[[ Supplied data open ]]

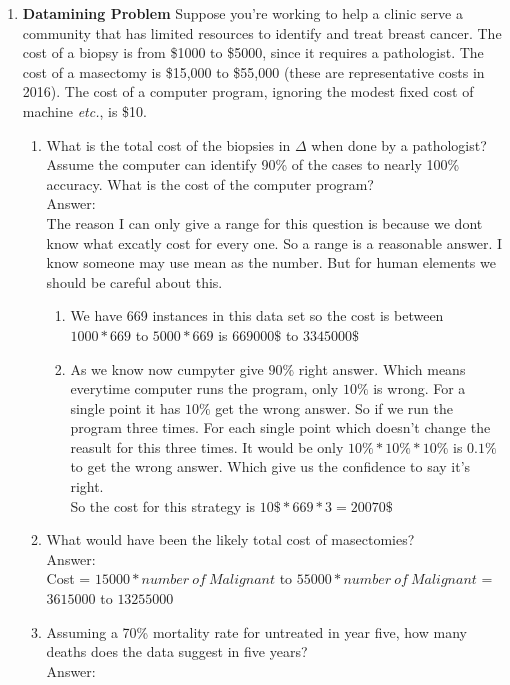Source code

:\documentclass{article}
\begin{document}
\begin{enumerate}\item  {\bf Datamining Problem} Suppose you're working to help a clinic serve a community that has limited resources to identify and treat breast cancer.  The cost of a biopsy is from \$1000 to \$5000, since it requires a pathologist.  The cost of a masectomy is \$15,000 to \$55,000 (these are representative costs in 2016).   The cost of a computer program, ignoring the modest fixed cost of machine {\it etc.}, is \$10.

 \begin{enumerate} \item What is the total cost of the biopsies in $\Delta$ when done by a pathologist?  Assume the computer can identify 90\% of the cases to nearly 100\% accuracy.  What is the cost of the computer program? \\
 	Answer:\\
 	The reason I can only give a range for this question is because we dont know what excatly cost for every one. So a range is a reasonable answer. I know someone may use mean as the number. But for human elements we should be careful about this.
 	\begin{enumerate}
 		\item We have 669 instances in this data set so the cost is between $1000 * 669$ to $5000 * 669$ is $669000\$$ to $3345000\$$  
 		\item As we know now cumpyter give $90\%$ right answer. Which means everytime computer runs the program, only $10\%$ is wrong. For a single point it has $10\%$ get the wrong answer. So if we run the program three times. For each single  point which doesn't change the reasult for this three times. It would be only $10\% * 10\% * 10\%$ is $0.1\%$ to get the wrong answer. Which give us the confidence to say it's right.\\
 		So the cost for this strategy is $10\$ * 669 * 3 = 20070\$$
 	\end{enumerate}
 	\item What would have been the likely total cost of masectomies?\\
 	Answer:\\
 	Cost = $15000 * number\ of\ Malignant $ to $55000 * number\ of\ Malignant $ = $3615000$ to $13255000$
 	 \item Assuming a 70\% mortality rate for untreated in year five, how many deaths does the data suggest in five years? \\
 	 Answer:\\

\end{enumerate}
\end{enumerate}
\end{document}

[[ Supplied data closed ]]

### About this task
In the copy, include every record exactly and no pictures.

### Completed exercise
Source code

:\documentclass{article}
\begin{document}
\begin{enumerate}\item  {\bf Datamining Problem} Suppose you're working to help a clinic serve a community that has limited resources to identify and treat breast cancer.  The cost of a biopsy is from \$1000 to \$5000, since it requires a pathologist.  The cost of a masectomy is \$15,000 to \$55,000 (these are representative costs in 2016).   The cost of a computer program, ignoring the modest fixed cost of machine {\it etc.}, is \$10.

 \begin{enumerate} \item What is the total cost of the biopsies in $\Delta$ when done by a pathologist?  Assume the computer can identify 90\% of the cases to nearly 100\% accuracy.  What is the cost of the computer program? \\
 	Answer:\\
 	The reason I can only give a range for this question is because we dont know what excatly cost for every one. So a range is a reasonable answer. I know someone may use mean as the number. But for human elements we should be careful about this.
 	\begin{enumerate}
 		\item We have 669 instances in this data set so the cost is between $1000 * 669$ to $5000 * 669$ is $669000\$$ to $3345000\$$  
 		\item As we know now cumpyter give $90\%$ right answer. Which means everytime computer runs the program, only $10\%$ is wrong. For a single point it has $10\%$ get the wrong answer. So if we run the program three times. For each single  point which doesn't change the reasult for this three times. It would be only $10\% * 10\% * 10\%$ is $0.1\%$ to get the wrong answer. Which give us the confidence to say it's right.\\
 		So the cost for this strategy is $10\$ * 669 * 3 = 20070\$$
 	\end{enumerate}
 	\item What would have been the likely total cost of masectomies?\\
 	Answer:\\
 	Cost = $15000 * number\ of\ Malignant $ to $55000 * number\ of\ Malignant $ = $3615000$ to $13255000$
 	 \item Assuming a 70\% mortality rate for untreated in year five, how many deaths does the data suggest in five years? \\
 	 Answer:\\

\end{enumerate}
\end{enumerate}
\end{document}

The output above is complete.